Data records
____
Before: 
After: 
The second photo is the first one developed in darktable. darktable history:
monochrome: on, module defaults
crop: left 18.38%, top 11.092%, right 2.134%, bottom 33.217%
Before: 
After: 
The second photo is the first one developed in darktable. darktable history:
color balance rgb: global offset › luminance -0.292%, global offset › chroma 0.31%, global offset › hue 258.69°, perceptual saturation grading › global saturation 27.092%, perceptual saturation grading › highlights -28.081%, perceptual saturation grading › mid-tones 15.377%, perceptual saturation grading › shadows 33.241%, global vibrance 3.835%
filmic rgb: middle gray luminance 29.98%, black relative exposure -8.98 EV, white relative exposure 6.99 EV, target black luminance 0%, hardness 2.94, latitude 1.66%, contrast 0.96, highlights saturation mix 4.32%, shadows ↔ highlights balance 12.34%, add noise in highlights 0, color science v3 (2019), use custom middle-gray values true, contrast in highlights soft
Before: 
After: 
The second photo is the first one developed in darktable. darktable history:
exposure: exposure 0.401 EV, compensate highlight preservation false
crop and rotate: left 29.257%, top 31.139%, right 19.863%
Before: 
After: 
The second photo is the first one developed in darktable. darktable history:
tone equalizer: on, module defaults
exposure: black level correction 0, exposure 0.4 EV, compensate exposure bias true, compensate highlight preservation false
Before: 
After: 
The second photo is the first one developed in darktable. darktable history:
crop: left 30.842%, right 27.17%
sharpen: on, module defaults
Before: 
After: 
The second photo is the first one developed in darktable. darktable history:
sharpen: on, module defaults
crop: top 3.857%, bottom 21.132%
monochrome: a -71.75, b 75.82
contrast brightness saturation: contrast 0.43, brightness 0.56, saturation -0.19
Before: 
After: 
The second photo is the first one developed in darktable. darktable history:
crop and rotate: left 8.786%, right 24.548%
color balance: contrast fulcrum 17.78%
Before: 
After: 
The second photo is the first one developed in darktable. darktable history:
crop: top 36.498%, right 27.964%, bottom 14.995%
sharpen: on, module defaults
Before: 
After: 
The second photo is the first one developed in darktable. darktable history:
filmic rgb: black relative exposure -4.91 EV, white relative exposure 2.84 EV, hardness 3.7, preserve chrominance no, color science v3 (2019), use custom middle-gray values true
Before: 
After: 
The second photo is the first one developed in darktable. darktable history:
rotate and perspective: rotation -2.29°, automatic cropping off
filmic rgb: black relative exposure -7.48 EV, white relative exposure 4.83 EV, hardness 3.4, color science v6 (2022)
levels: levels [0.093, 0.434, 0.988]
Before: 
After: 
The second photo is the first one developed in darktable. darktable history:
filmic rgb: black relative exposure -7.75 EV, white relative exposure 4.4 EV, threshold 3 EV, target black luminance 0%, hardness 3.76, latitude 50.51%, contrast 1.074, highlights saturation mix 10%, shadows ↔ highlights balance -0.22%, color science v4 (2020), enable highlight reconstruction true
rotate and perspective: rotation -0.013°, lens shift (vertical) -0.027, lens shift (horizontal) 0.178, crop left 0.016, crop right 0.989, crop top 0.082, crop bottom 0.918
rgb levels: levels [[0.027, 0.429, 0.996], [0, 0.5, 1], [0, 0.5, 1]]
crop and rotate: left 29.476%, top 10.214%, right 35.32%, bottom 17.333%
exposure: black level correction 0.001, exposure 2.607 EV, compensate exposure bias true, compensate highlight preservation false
____
◆ Short exercise ◆
Rewrite all the entries above, substituting "processing history" for every occurrence of "darktable history" and leaving everything else unchanged.

◆ Exercise output ◆
Before: 
After: 
The second photo is the first one developed in darktable. processing history:
monochrome: on, module defaults
crop: left 18.38%, top 11.092%, right 2.134%, bottom 33.217%
Before: 
After: 
The second photo is the first one developed in darktable. processing history:
color balance rgb: global offset › luminance -0.292%, global offset › chroma 0.31%, global offset › hue 258.69°, perceptual saturation grading › global saturation 27.092%, perceptual saturation grading › highlights -28.081%, perceptual saturation grading › mid-tones 15.377%, perceptual saturation grading › shadows 33.241%, global vibrance 3.835%
filmic rgb: middle gray luminance 29.98%, black relative exposure -8.98 EV, white relative exposure 6.99 EV, target black luminance 0%, hardness 2.94, latitude 1.66%, contrast 0.96, highlights saturation mix 4.32%, shadows ↔ highlights balance 12.34%, add noise in highlights 0, color science v3 (2019), use custom middle-gray values true, contrast in highlights soft
Before: 
After: 
The second photo is the first one developed in darktable. processing history:
exposure: exposure 0.401 EV, compensate highlight preservation false
crop and rotate: left 29.257%, top 31.139%, right 19.863%
Before: 
After: 
The second photo is the first one developed in darktable. processing history:
tone equalizer: on, module defaults
exposure: black level correction 0, exposure 0.4 EV, compensate exposure bias true, compensate highlight preservation false
Before: 
After: 
The second photo is the first one developed in darktable. processing history:
crop: left 30.842%, right 27.17%
sharpen: on, module defaults
Before: 
After: 
The second photo is the first one developed in darktable. processing history:
sharpen: on, module defaults
crop: top 3.857%, bottom 21.132%
monochrome: a -71.75, b 75.82
contrast brightness saturation: contrast 0.43, brightness 0.56, saturation -0.19
Before: 
After: 
The second photo is the first one developed in darktable. processing history:
crop and rotate: left 8.786%, right 24.548%
color balance: contrast fulcrum 17.78%
Before: 
After: 
The second photo is the first one developed in darktable. processing history:
crop: top 36.498%, right 27.964%, bottom 14.995%
sharpen: on, module defaults
Before: 
After: 
The second photo is the first one developed in darktable. processing history:
filmic rgb: black relative exposure -4.91 EV, white relative exposure 2.84 EV, hardness 3.7, preserve chrominance no, color science v3 (2019), use custom middle-gray values true
Before: 
After: 
The second photo is the first one developed in darktable. processing history:
rotate and perspective: rotation -2.29°, automatic cropping off
filmic rgb: black relative exposure -7.48 EV, white relative exposure 4.83 EV, hardness 3.4, color science v6 (2022)
levels: levels [0.093, 0.434, 0.988]
Before: 
After: 
The second photo is the first one developed in darktable. processing history:
filmic rgb: black relative exposure -7.75 EV, white relative exposure 4.4 EV, threshold 3 EV, target black luminance 0%, hardness 3.76, latitude 50.51%, contrast 1.074, highlights saturation mix 10%, shadows ↔ highlights balance -0.22%, color science v4 (2020), enable highlight reconstruction true
rotate and perspective: rotation -0.013°, lens shift (vertical) -0.027, lens shift (horizontal) 0.178, crop left 0.016, crop right 0.989, crop top 0.082, crop bottom 0.918
rgb levels: levels [[0.027, 0.429, 0.996], [0, 0.5, 1], [0, 0.5, 1]]
crop and rotate: left 29.476%, top 10.214%, right 35.32%, bottom 17.333%
exposure: black level correction 0.001, exposure 2.607 EV, compensate exposure bias true, compensate highlight preservation false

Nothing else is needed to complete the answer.